Mr Nussbaum said: “I had a brilliant time with Read, but the chance to head up a new operation and build it up from scratch was just too good to resist.”
Becoming CEO of the new TecWel UK business, which has only been up and running since June, meant the cabinet-maker could pick up the building blocks and start work on yet another new project.
TecWel UK will have five employees in place by next month and the aim is to grow its workforce to 10 by the middle of next year.
“We are hoping for annual turnover of £3million by the end of next year,” said Mr Nussbaum, who will also be involved in the integration of TecWel into new parent Seawell, which recently acquired the company in a deal worth about £16.6million.
TecWel was established in September 2001, with the purpose of developing and manufacturing a new generation of cased-hole logging tools.
The company now has offices in America, the UK, the UAE and Malaysia, in addition to Norway, and plans to develop its branch network to other parts of the world.
Its UK division is based at the Badentoy Business Centre, at Portlethen, for now, although there are plans to move to new offices soon.
Since returning to the north-east in the early-90s, Mr Nussbaum has been involved in a number of community activities, including the scouts, the Round Table and also his local residents’ association.
He also has a strong passion for yoga and meditation techniques, which he said he used daily to put himself in the right frame of mind for tackling important business decisions.
“I went to a yoga class my wife missed several years ago and was instantly hooked,” said Mr Nussbaum, adding: “I really couldn’t do without it. With a high-profile job, there was always a worry I would not have the right work-life balance.
“Yoga helps me to focus and I put the techniques into practice daily.”
Son Peter is a medical student at St Andrews and daughter Rosa is travelling the world in a gap year before starting a course at Edinburgh College of Art.
What car do you drive?
My wife’s car. I am looking around for a classic, perhaps an old Jaguar.

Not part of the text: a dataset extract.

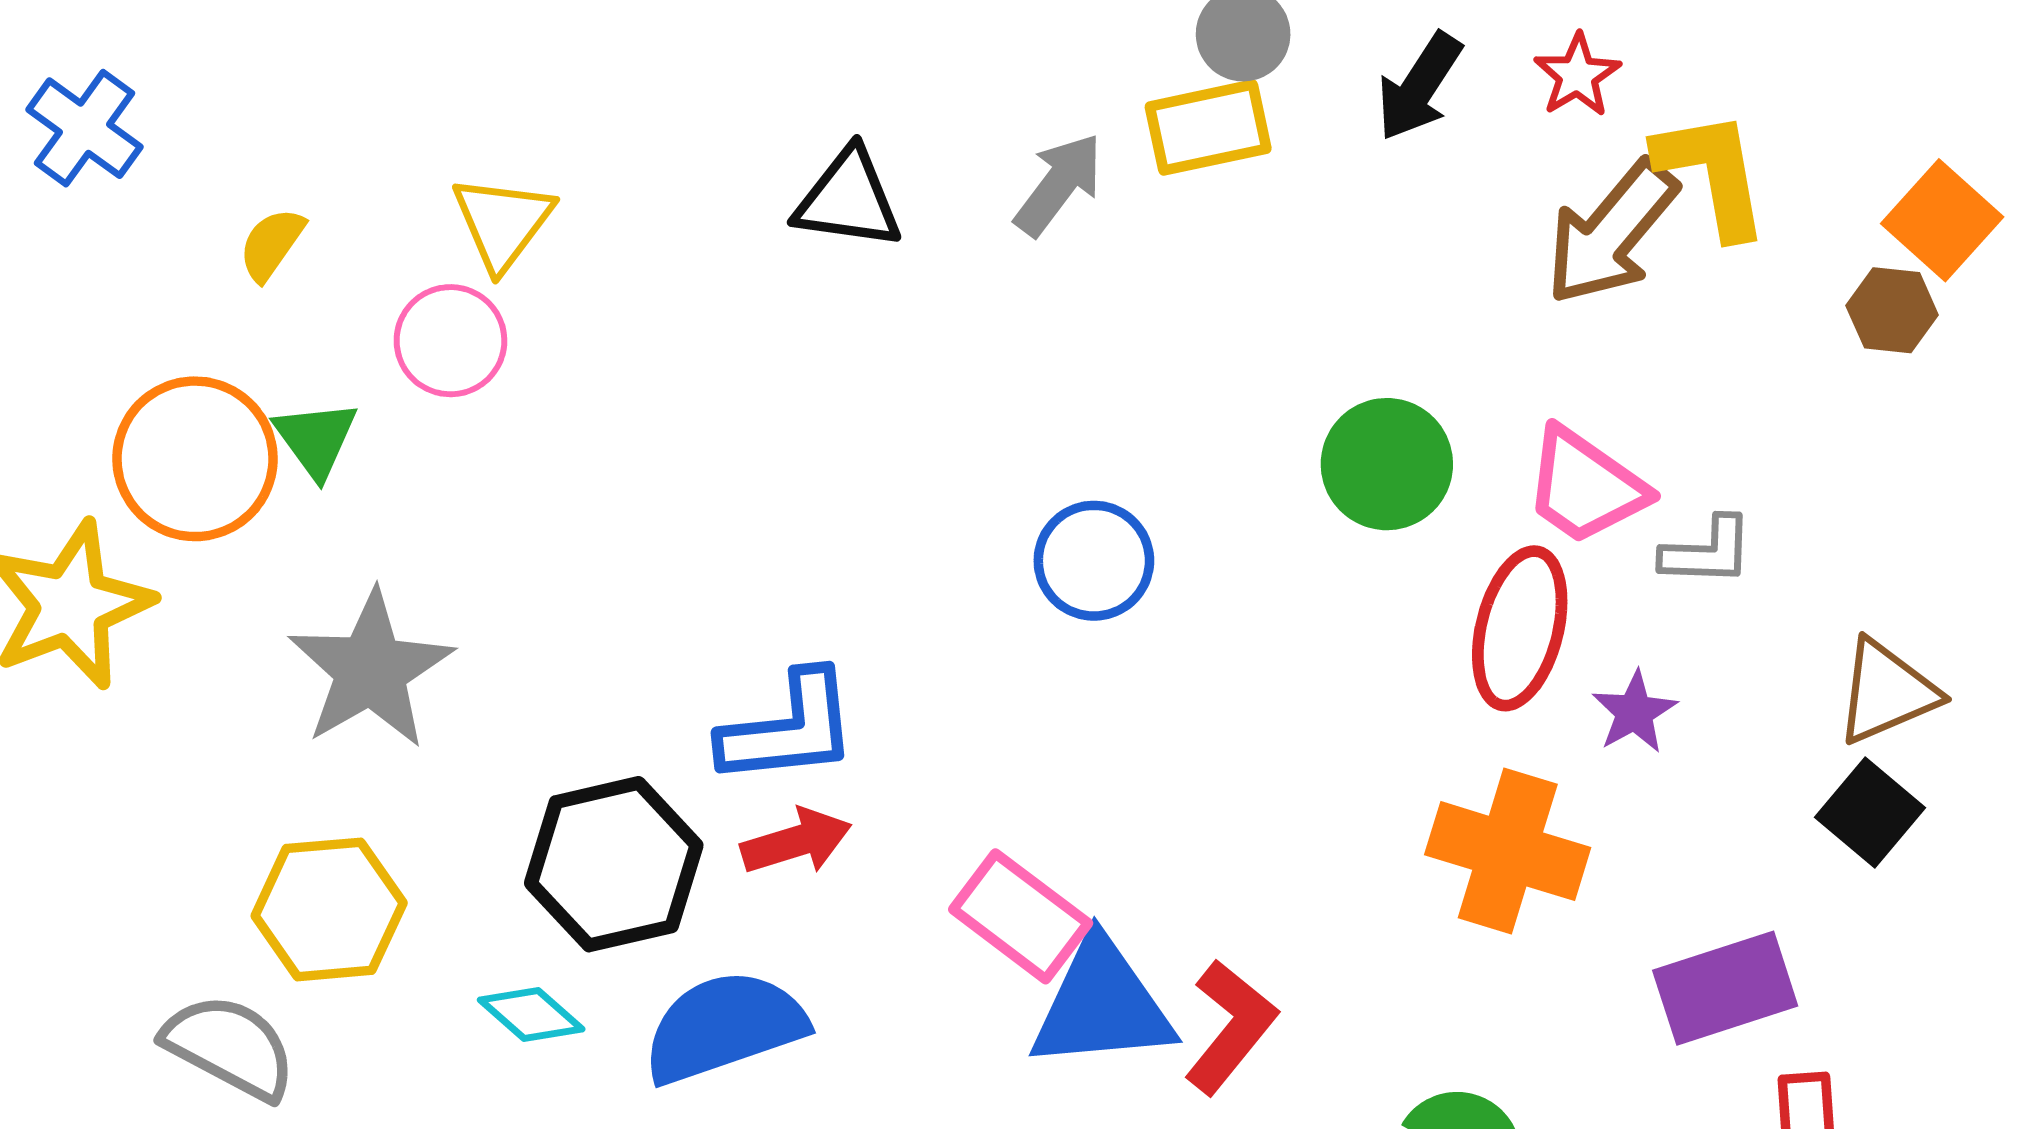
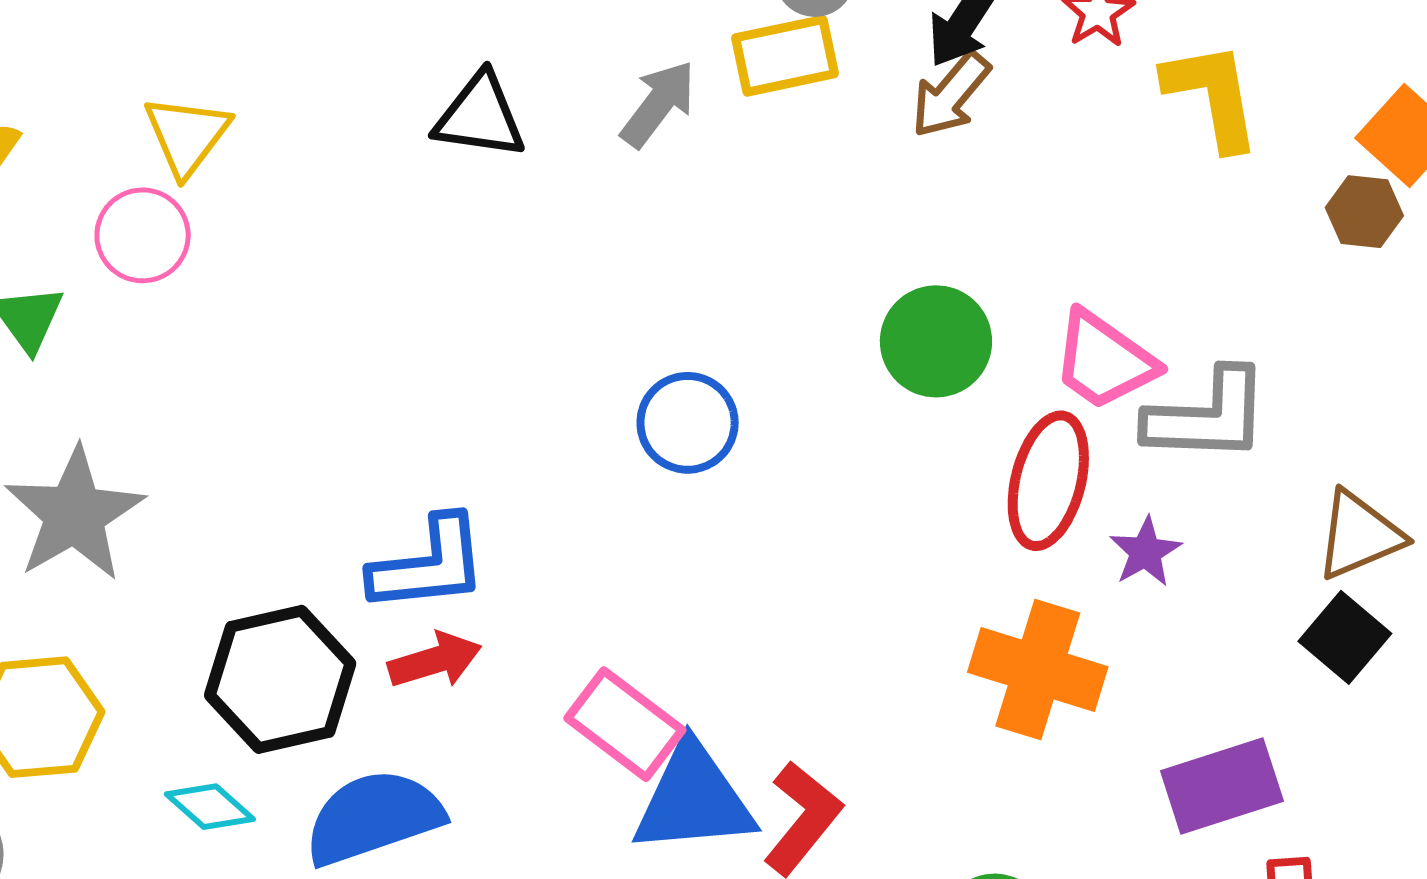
brown arrow: (1611, 233) -> (951, 95), moved, size x0.7
gray L-shape: (1707, 552) -> (1207, 416), size x1.6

What gadget would you never leave home without?
My Leatherman multi-tool knife.
Have you ever broken the law?
Yes, I was caught doing 38mph in a 30mph zone about 15 years ago.
What or who makes you laugh?
The Now Show (Radio 4) and Aberdeen’s Albert Terrace Book and Bottle Club (every month, without fail).

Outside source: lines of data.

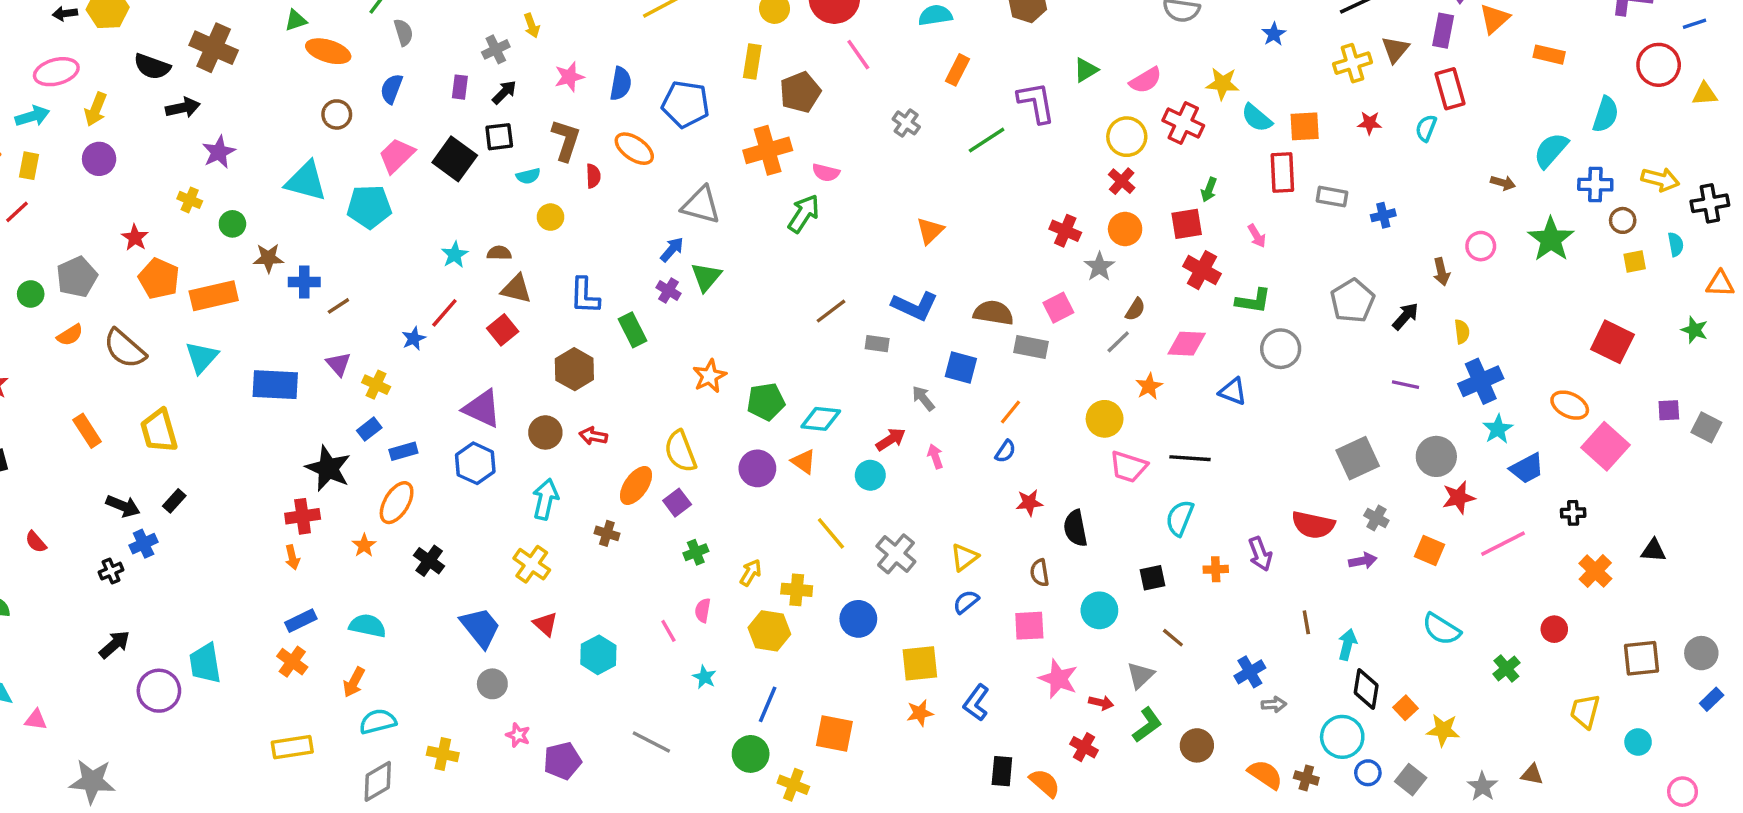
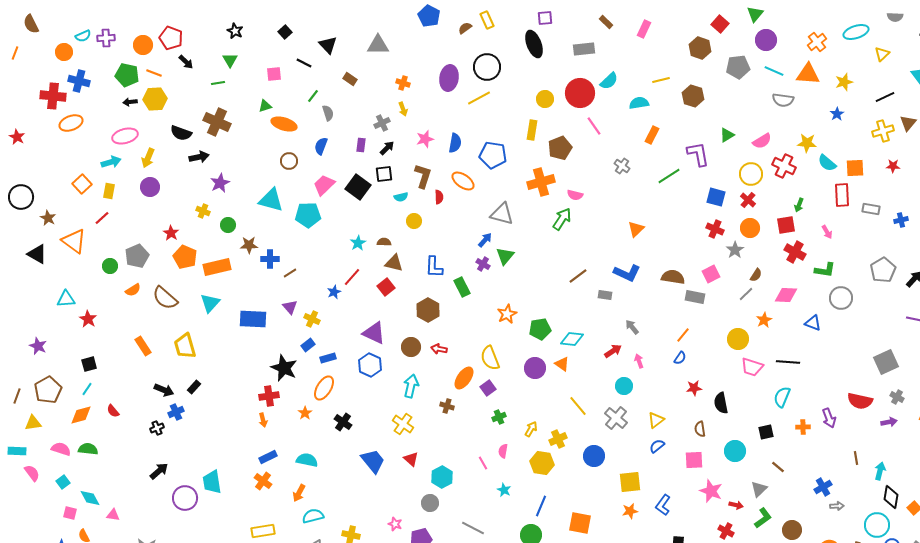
blue square: (961, 368) -> (716, 197), moved
cyan circle: (870, 475) -> (624, 386), moved
yellow cross: (797, 590) -> (558, 439), turned -30
gray circle: (492, 684) -> (430, 503), moved

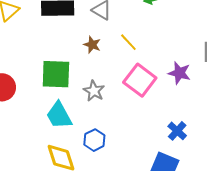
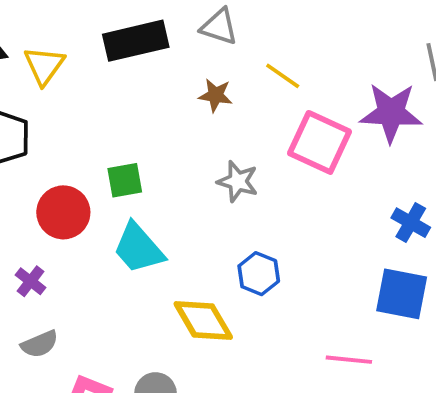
purple star: (179, 73) -> (391, 113), size x1.4
green square: (56, 74) -> (125, 180), moved, size x0.6
cyan trapezoid: (59, 115) -> (138, 248), moved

What’s your favourite film?
I can’t name just one: Blade Runner, Solaris (1972 version), Ashes and Diamonds and Pretty Woman in no particular order.
What’s your favourite book?
The Little Prince by Antoine de Saint Exupery.

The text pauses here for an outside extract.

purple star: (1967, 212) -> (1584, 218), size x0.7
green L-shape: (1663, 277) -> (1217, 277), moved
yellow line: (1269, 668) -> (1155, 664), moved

What’s your favourite singer/band? Nina Simone.
What’s your ideal job, other than this one?
A doctor: possibly in clinical psychiatry or microbiology.
What’s the best piece of business advice you have ever received?
Always remember that a successful business must always grow. It can never stay still.
Worst business advice?
Take out a personal pension with Equitable Life, you can’t go wrong.
What do you drink?
I am very fond of good water. Also malt whisky, wines, various ales and beers.
How do you keep fit?
Yoga, walking and badminton when I can.
What’s your most interesting habit?
Meditation.
What’s your biggest extravagance?
My children, but not unwillingly.
How much was your first pay packet and what was it for?
£6 three shillings and fourpence, for one week’s work at a Fine Fare supermarket in Bristol stacking shelves. I went out and bought myself a complete new outfit and still had change.
With which historical or fictional character do you most identify?
Clint Eastwood’s man with-no-name character, but in reality I have almost nothing in common with that persona.
How would you like to be remembered?
With a very fond smile, by as many people as possible.